22nd over: India 74-1 (Rahul 43, Pujara 13)

Fascinating stat: Lokesh Rahul averages 60 in the first innings of Tests but only 16 in the second. This is now his highest score in the second innings. He’s playing with house money. In an odd moment of this over, he backs away as Lyon moves in and gets bowled by a dead ball. Somebody is moving around in front of the sight screen again. Lyon had an opportunity to work Pujara over here, but his first delivery of the over was short and allowed his bunny to pull a single. Rahul handles the rest with aplomb.

7.28am GMT

21st over: India 70-1 (Rahul 40, Pujara 12)

A run-out is the last thing India needs at this point but Pujara almost perishes running to the danger end for a Rahul single. It was Pujara’s call, to be fair. A direct hit from gully might have had him in trouble but the throw misses. But more to the point, why is Mitchell Starc replacing Hazlewood and not Steve O’Keefe? Spin is the clear threat here, so it’s all a bit baffling from Steve Smith. Pujara has a grand old time flicking the paceman to leg and restoring his confidence a little.

7.23am GMT

20th over: India 66-1 (Rahul 39, Pujara 9)

Stored entries
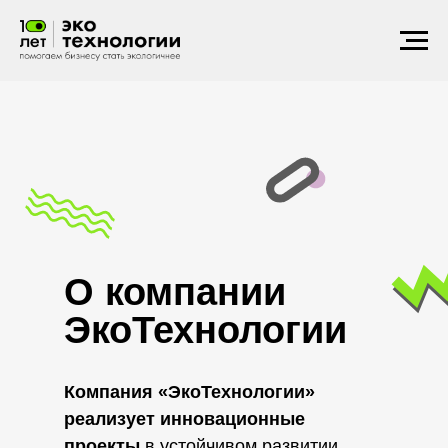
О компании
ЭкоТехнологии
Компания «ЭкоТехнологии»
реализует
инновационные
проекты
в устойчивом развитии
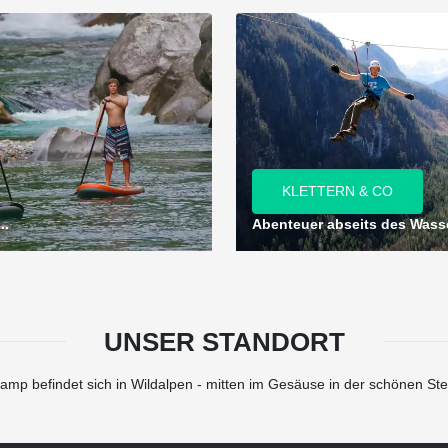
KLETTERN & CO
..
Abenteuer abseits des Wass
UNSER STANDORT
amp befindet sich in Wildalpen - mitten im Gesäuse in der schönen Ste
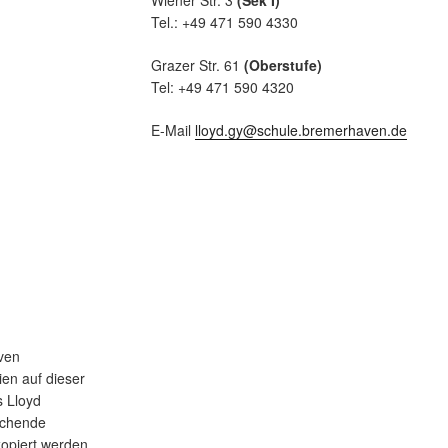
Tel.: +49 471 590 4330
Grazer Str. 61
(Oberstufe)
Tel: +49 471 590 4320
E-Mail
lloyd.gy@schule.bremerhaven.de
ven
en auf dieser
s Lloyd
echende
opiert werden.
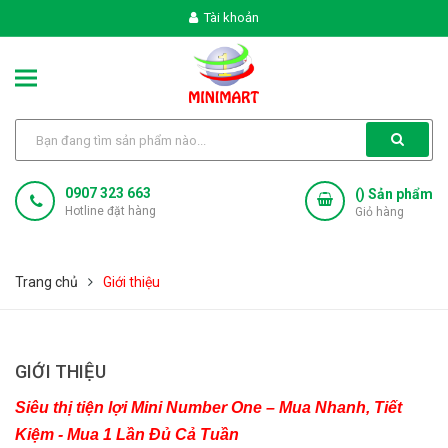
Tài khoản
0907 323 663
(
) Sản phẩm
Hotline đặt hàng
Giỏ hàng
Trang chủ
Giới thiệu
GIỚI THIỆU
Siêu thị tiện lợi Mini Number One – Mua Nhanh, Tiết
Kiệm - Mua 1 Lần Đủ Cả Tuần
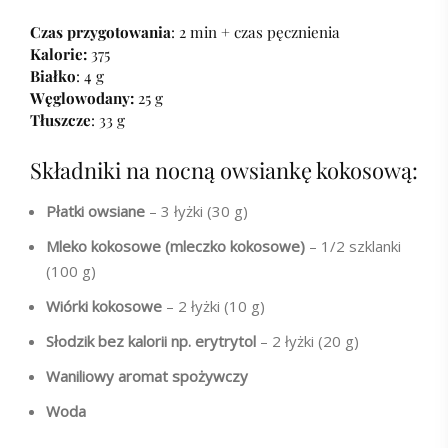
Czas przygotowania
: 2 min + czas pęcznienia
Kalorie:
375
Białko
: 4 g
Węglowodany:
25 g
Tłuszcze
: 33 g
Składniki na nocną owsiankę kokosową:
Płatki owsiane
– 3 łyżki (30 g)
Mleko kokosowe (mleczko kokosowe)
– 1/2 szklanki
(100 g)
Wiórki kokosowe
– 2 łyżki (10 g)
Słodzik bez kalorii np. erytrytol
– 2 łyżki (20 g)
Waniliowy aromat spożywczy
Woda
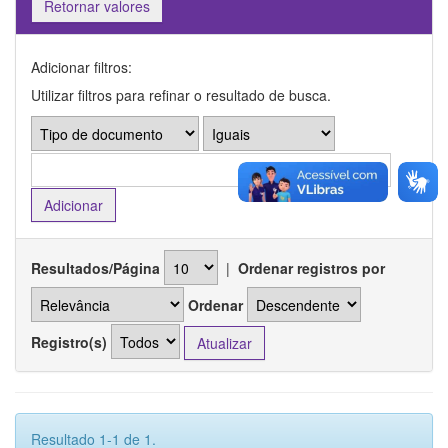
Retornar valores
Adicionar filtros:
Utilizar filtros para refinar o resultado de busca.
Resultados/Página
|
Ordenar registros por
Ordenar
Registro(s)
Resultado 1-1 de 1.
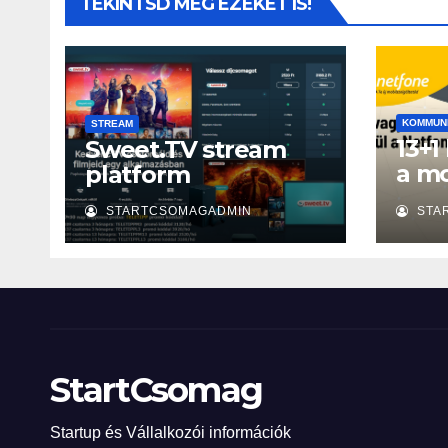
TEKINTSD MEG EZEKET IS!
KOMMUN
STREAM
13+1
Sweet.TV stream
a mo
platform
szá
STARTCSOMAGADMIN
STA
StartCsomag
Startup és Vállalkozói információk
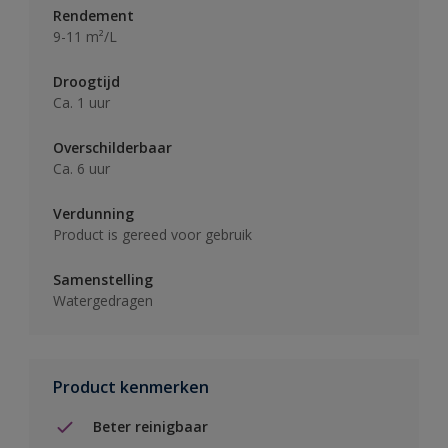
Rendement
9-11 m²/L
Droogtijd
Ca. 1 uur
Overschilderbaar
Ca. 6 uur
Verdunning
Product is gereed voor gebruik
Samenstelling
Watergedragen
Product kenmerken
Beter reinigbaar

- **Directive**
Carry the over-by-over cricket commentary forward, picking up after its final score heading.

- **Response**
Again Rahul decides it’s best to concede the over to Lyon and shield his partner, though Pujara might actually want to face a ball at some stage. Probably at the other end. Rahul eventually takes a single from the penultimate delivery, and Pujara’s in all sorts for the final one. So…the original plan was a good one.

7.20am GMT

19th over: India 65-1 (Rahul 38, Pujara 9)

Somewhat surprisingly, Hazlewood gets another over. Personally I think it’s time for some Steve O’Keefe, which is underlined when the tired paceman fires one down the leg side and gets turned for a gimme boundary. Puzzlingly, Rahul tries to ramp a short one over the cordon, which doesn’t seem wise. Luckily for him he fails to make contact. That aside, he’s continuing where he left off in the first innings, and boy didn’t India need his 90 runs then. They’re starting to feel like 200 as this game wears on. He’s also kept the strike for Lyon’s over.

7.15am GMT

18th over: India 60-1 (Rahul 33, Pujara 9)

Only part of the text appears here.